So the Breckwells have cover plates that come off, but it's not just the bottom of the cover plates you need to scrape/clear of ash.  Above the cover plates also gets excess ash buildup.  I had a heck of a time trouble shooting me, as I would remove the cover plates and clean/remove the blower etc, but it wasn't until I bought a long 22" flexible brush that I was able to stick it up and saw it poke out above where the heat exchange tubes are.  I had previously been trying to get up there with a screw driver and had some success, but I needed something longer to poke through the thick layer of ash that had built up, which was blocking air flow, which was causing a lazy burn.  

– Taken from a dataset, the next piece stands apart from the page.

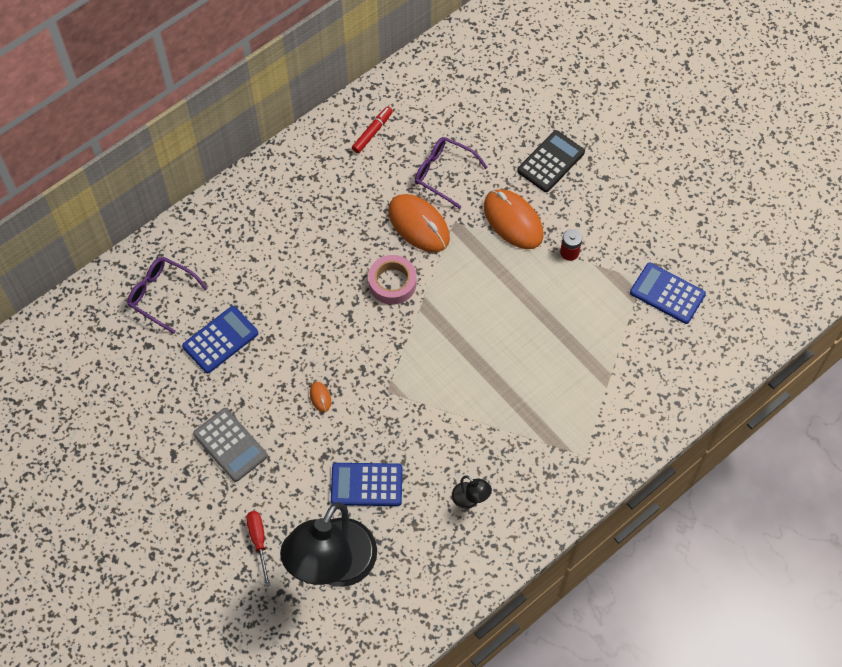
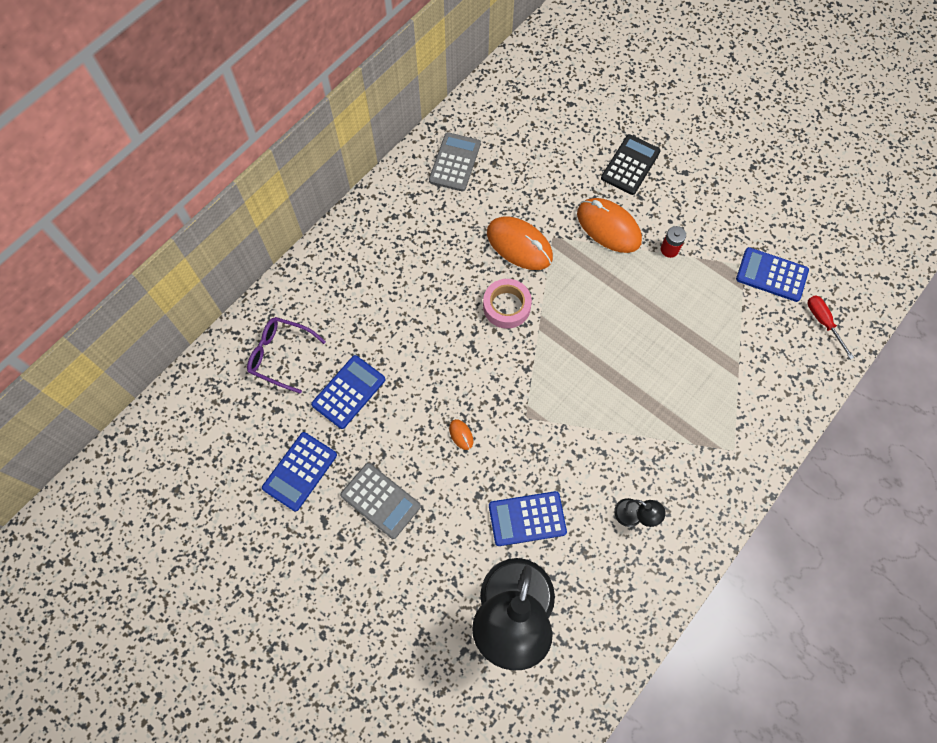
camera: 10 degrees left, 5 degrees up
(159, 406) = (300, 471): none -> blue calculator
(258, 542) = (430, 600): red screwdriver -> red screwdriver (823, 322)
(372, 132) = (455, 162): red marker -> grey calculator
(443, 173) = (532, 191): purple glasses -> none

It WOULD help if I cleaned the bottom of those ash traps (for a very short period), but it wasn't until I cleaned up in the ash traps near the heat exchange tubes (just the side removable panels, not the middle panels), that I noticed a HUGE difference.  The stove now burns the way it was meant to be burned.


----------



## SmokeyTheBear (Dec 12, 2011)

MrOletta said:
			
		

> doublewide said:
> 
> 
> 
> ...



Sounds like a good application for the leaf blower.  Faster than a person with a long brush, able to find those ash hidey holes, able to leap tall venting and all that rot.   A bit of thumping of the wall in the back of the fire box (be careful if yours is cast) and lots'o suction from the leaf blower.


----------